Quelles sont les différences entre la co-activité sur les chantiers de niveau 1, 2 ou 3 ?

    La gestion de la co-activité sur les chantiers du BTP est réalisée par la coordination sécurité protection de la santé (SPS). Il existe 3 catégories d’opérations déterminant les niveaux de coordination :

    • catégorie 1 : opérations de plus de 10 000 hommes x jour (soit plus de 80 000 h ou environ 4 M €) avec au moins 10 entreprises pour les opérations de bâtiment ou 5 pour les opérations de génie civil ;
    • catégorie 2 : opérations de plus de 500 hommes x jour (soit 4 000 h ou environ 300 000 €) ou chantier de 30 jours avec un effectif en pointe supérieur à 20 collaborateurs et hors catégorie 1 ;
    • catégorie 3 : autres opérations avec au moins 2 entreprises et soumis à des risques particuliers.

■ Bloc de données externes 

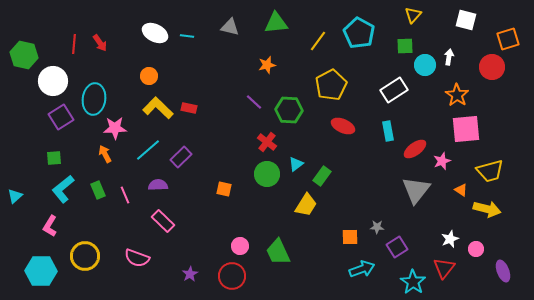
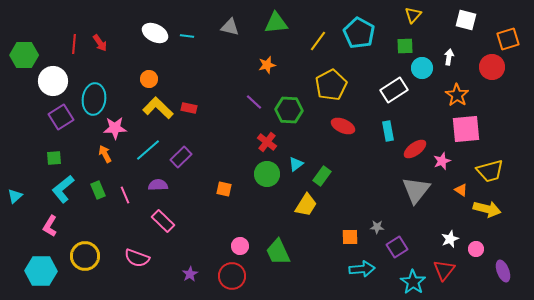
green hexagon at (24, 55): rotated 12 degrees counterclockwise
cyan circle at (425, 65): moved 3 px left, 3 px down
orange circle at (149, 76): moved 3 px down
red triangle at (444, 268): moved 2 px down
cyan arrow at (362, 269): rotated 15 degrees clockwise
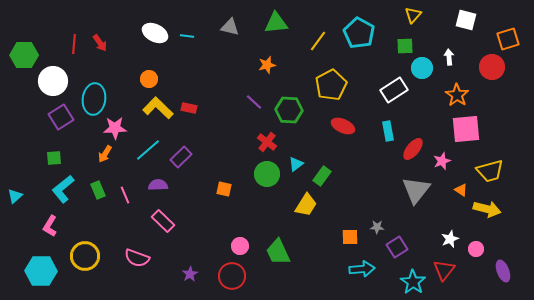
white arrow at (449, 57): rotated 14 degrees counterclockwise
red ellipse at (415, 149): moved 2 px left; rotated 15 degrees counterclockwise
orange arrow at (105, 154): rotated 120 degrees counterclockwise
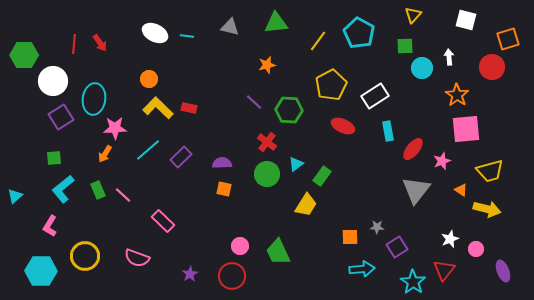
white rectangle at (394, 90): moved 19 px left, 6 px down
purple semicircle at (158, 185): moved 64 px right, 22 px up
pink line at (125, 195): moved 2 px left; rotated 24 degrees counterclockwise
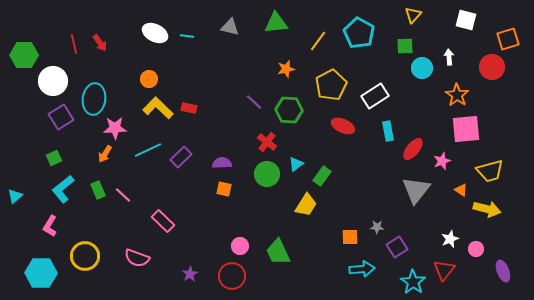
red line at (74, 44): rotated 18 degrees counterclockwise
orange star at (267, 65): moved 19 px right, 4 px down
cyan line at (148, 150): rotated 16 degrees clockwise
green square at (54, 158): rotated 21 degrees counterclockwise
cyan hexagon at (41, 271): moved 2 px down
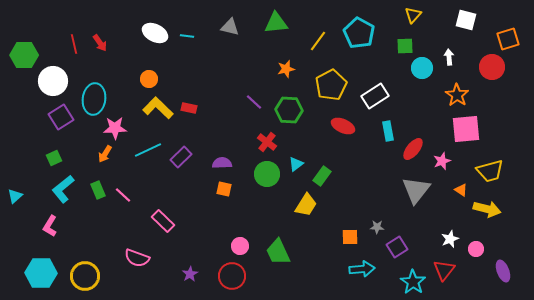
yellow circle at (85, 256): moved 20 px down
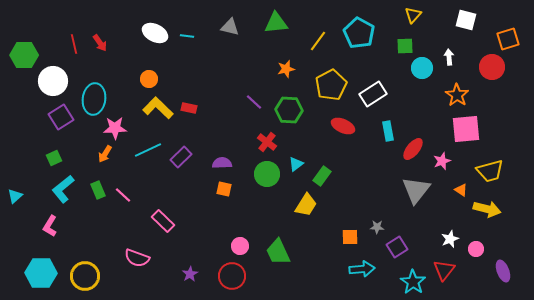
white rectangle at (375, 96): moved 2 px left, 2 px up
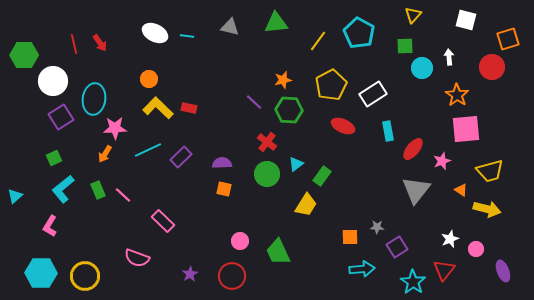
orange star at (286, 69): moved 3 px left, 11 px down
pink circle at (240, 246): moved 5 px up
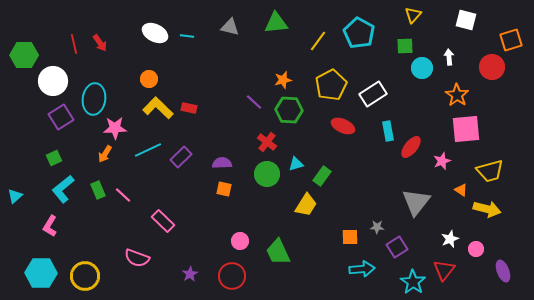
orange square at (508, 39): moved 3 px right, 1 px down
red ellipse at (413, 149): moved 2 px left, 2 px up
cyan triangle at (296, 164): rotated 21 degrees clockwise
gray triangle at (416, 190): moved 12 px down
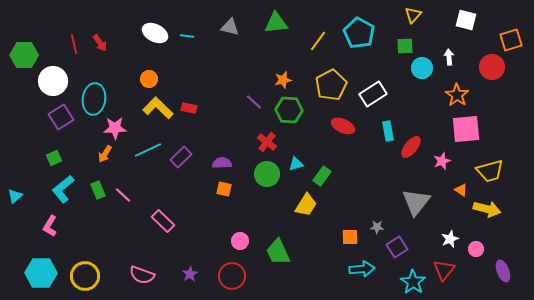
pink semicircle at (137, 258): moved 5 px right, 17 px down
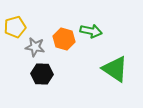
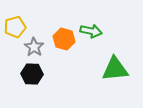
gray star: moved 1 px left; rotated 24 degrees clockwise
green triangle: rotated 40 degrees counterclockwise
black hexagon: moved 10 px left
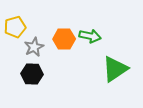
green arrow: moved 1 px left, 5 px down
orange hexagon: rotated 15 degrees counterclockwise
gray star: rotated 12 degrees clockwise
green triangle: rotated 28 degrees counterclockwise
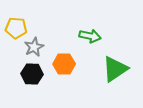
yellow pentagon: moved 1 px right, 1 px down; rotated 20 degrees clockwise
orange hexagon: moved 25 px down
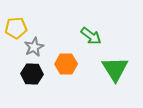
yellow pentagon: rotated 10 degrees counterclockwise
green arrow: moved 1 px right; rotated 25 degrees clockwise
orange hexagon: moved 2 px right
green triangle: rotated 28 degrees counterclockwise
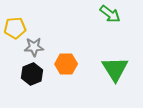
yellow pentagon: moved 1 px left
green arrow: moved 19 px right, 22 px up
gray star: rotated 24 degrees clockwise
black hexagon: rotated 25 degrees counterclockwise
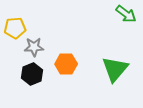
green arrow: moved 16 px right
green triangle: rotated 12 degrees clockwise
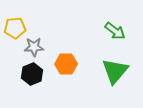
green arrow: moved 11 px left, 17 px down
green triangle: moved 2 px down
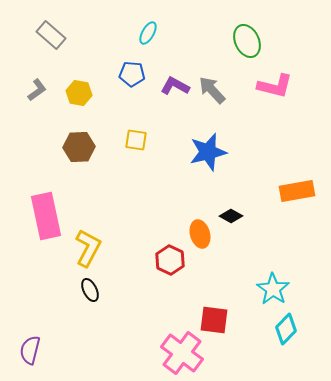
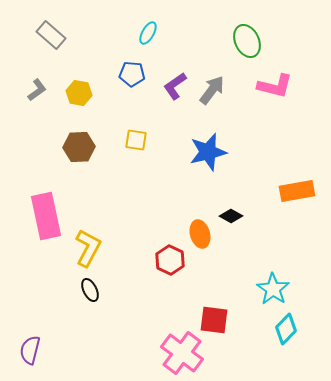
purple L-shape: rotated 64 degrees counterclockwise
gray arrow: rotated 80 degrees clockwise
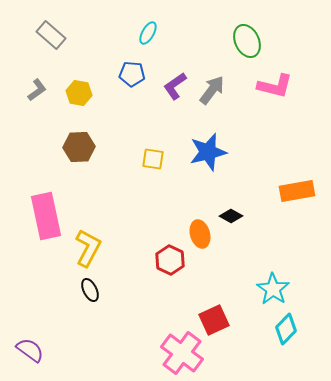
yellow square: moved 17 px right, 19 px down
red square: rotated 32 degrees counterclockwise
purple semicircle: rotated 112 degrees clockwise
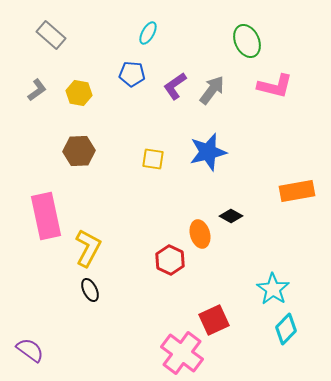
brown hexagon: moved 4 px down
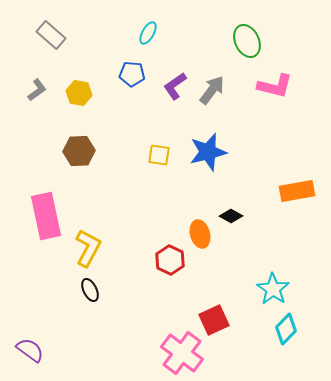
yellow square: moved 6 px right, 4 px up
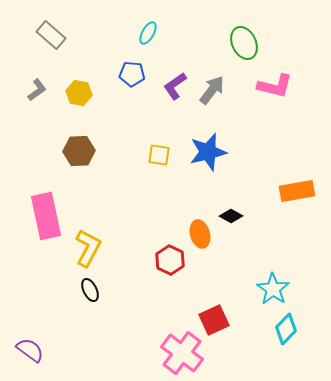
green ellipse: moved 3 px left, 2 px down
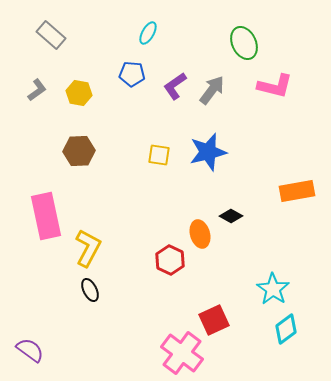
cyan diamond: rotated 8 degrees clockwise
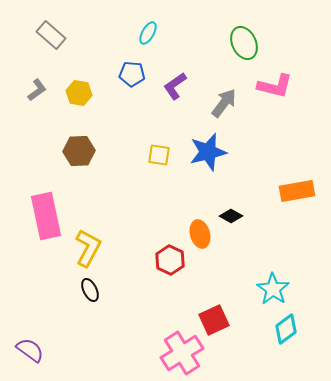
gray arrow: moved 12 px right, 13 px down
pink cross: rotated 21 degrees clockwise
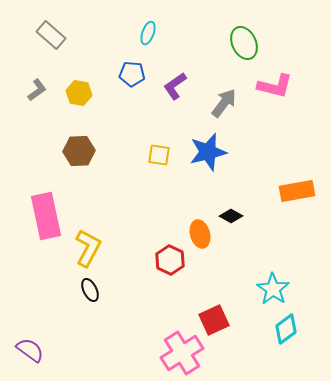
cyan ellipse: rotated 10 degrees counterclockwise
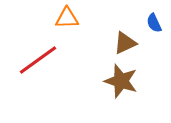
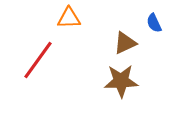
orange triangle: moved 2 px right
red line: rotated 18 degrees counterclockwise
brown star: rotated 20 degrees counterclockwise
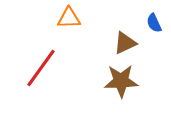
red line: moved 3 px right, 8 px down
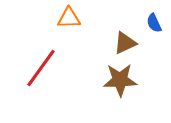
brown star: moved 1 px left, 1 px up
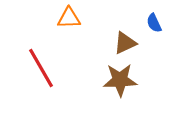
red line: rotated 66 degrees counterclockwise
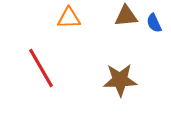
brown triangle: moved 1 px right, 27 px up; rotated 20 degrees clockwise
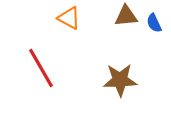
orange triangle: rotated 30 degrees clockwise
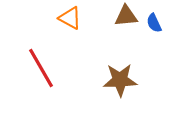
orange triangle: moved 1 px right
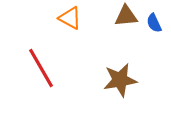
brown star: rotated 8 degrees counterclockwise
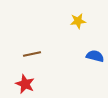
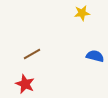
yellow star: moved 4 px right, 8 px up
brown line: rotated 18 degrees counterclockwise
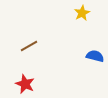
yellow star: rotated 21 degrees counterclockwise
brown line: moved 3 px left, 8 px up
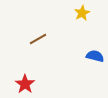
brown line: moved 9 px right, 7 px up
red star: rotated 12 degrees clockwise
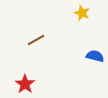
yellow star: rotated 21 degrees counterclockwise
brown line: moved 2 px left, 1 px down
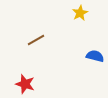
yellow star: moved 2 px left; rotated 21 degrees clockwise
red star: rotated 18 degrees counterclockwise
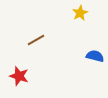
red star: moved 6 px left, 8 px up
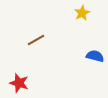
yellow star: moved 2 px right
red star: moved 7 px down
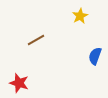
yellow star: moved 2 px left, 3 px down
blue semicircle: rotated 84 degrees counterclockwise
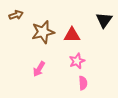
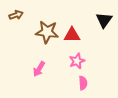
brown star: moved 4 px right; rotated 20 degrees clockwise
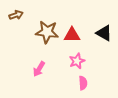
black triangle: moved 13 px down; rotated 36 degrees counterclockwise
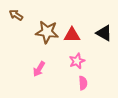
brown arrow: rotated 128 degrees counterclockwise
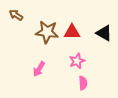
red triangle: moved 3 px up
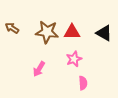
brown arrow: moved 4 px left, 13 px down
pink star: moved 3 px left, 2 px up
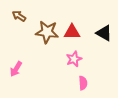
brown arrow: moved 7 px right, 12 px up
pink arrow: moved 23 px left
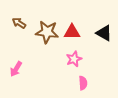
brown arrow: moved 7 px down
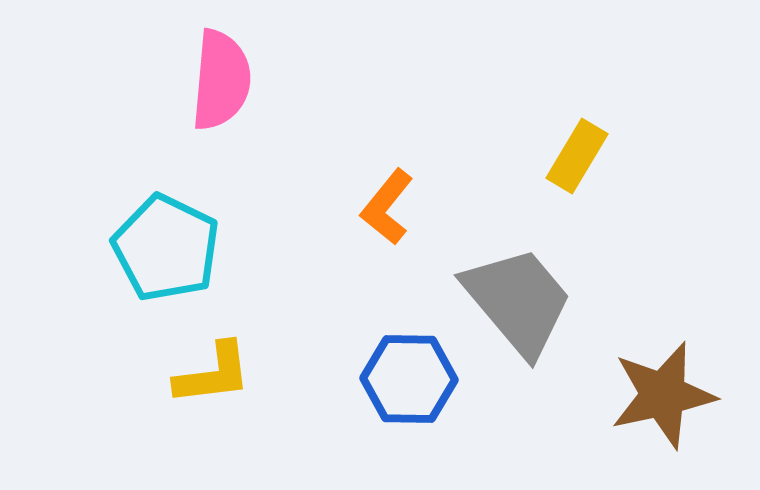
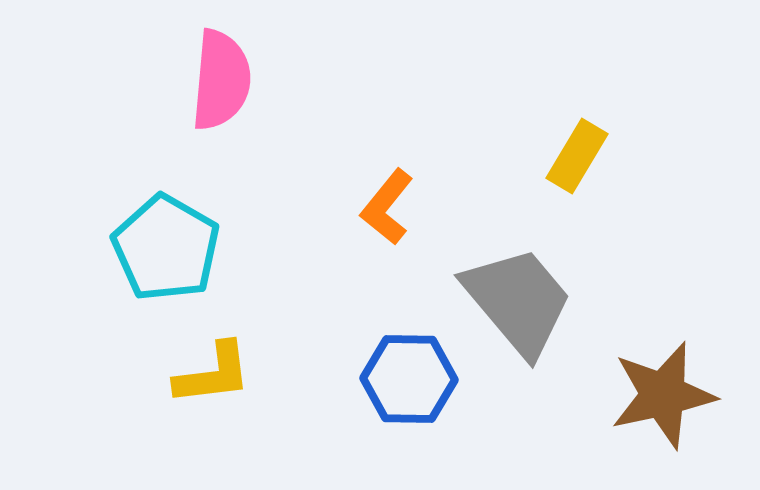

    Les risques particuliers sont définis ainsi dans le code du travail :
    "1° Travaux présentant des risques particulièrement aggravés, par la nature de l'activité ou des procédés mis en oeuvre ou par l'environnement du poste de travail ou de l'ouvrage exposant les travailleurs :
    - à des risques de chute de hauteur de plus de 3 mètres, au sens de l'article 5 du décret du 8 janvier 1965 susvisé ;
    - à un risque d'ensevelissement ou d'enlisement ;
    2° Travaux exposant les travailleurs à des substances chimiques ou à des agents biologiques nécessitant une surveillance médicale au sens de l'article R. 241-50, ou de l'article 32 du décret du 11 mai 1982 susvisé, ainsi que des articles R. 231-56-11-I et R. 231-65-I ;
    3° Travaux de retrait ou de confinement de l'amiante friable, au sens du décret du 7 février 1996 susvisé ;
    4° Travaux exposant à des radiations ionisantes en zone contrôlée ou surveillée en application de l'article 23 du décret du 2 octobre 1986 ou de l'article 15 du décret du 28 avril 1975 susvisé ;
    5° Travaux exposant les travailleurs au contact de pièces nues sous tension supérieure à la très basse tension (TBT) et travaux à proximité des lignes électriques de HTB aériennes ou enterrées ;
    6° Travaux exposant les travailleurs à un risque de noyade ;
    7° Travaux de puits, de terrassements souterrains, de tunnels, de reprise en sous-oeuvre ;
    8° Travaux en plongée appareillée ;
    9° Travaux en milieu hyperbare ;
    10° Travaux de démolition, de déconstruction, de réhabilitation, impliquant les structures porteuses d'un ouvrage ou d'une partie d'ouvrage d'un volume initial hors oeuvre supérieur à 200 mètres cubes ;
    11° Travaux comportant l'usage d'explosifs ;
    12° Travaux de montage ou de démontage d'éléments préfabriqués lourds au sens de l'article 170 du décret du 8 janvier 1965 susvisé ;
    13° Travaux comportant le recours à des appareils de levage d'une capacité supérieure à 60 t/m, tels que grues mobiles ou grues à tour."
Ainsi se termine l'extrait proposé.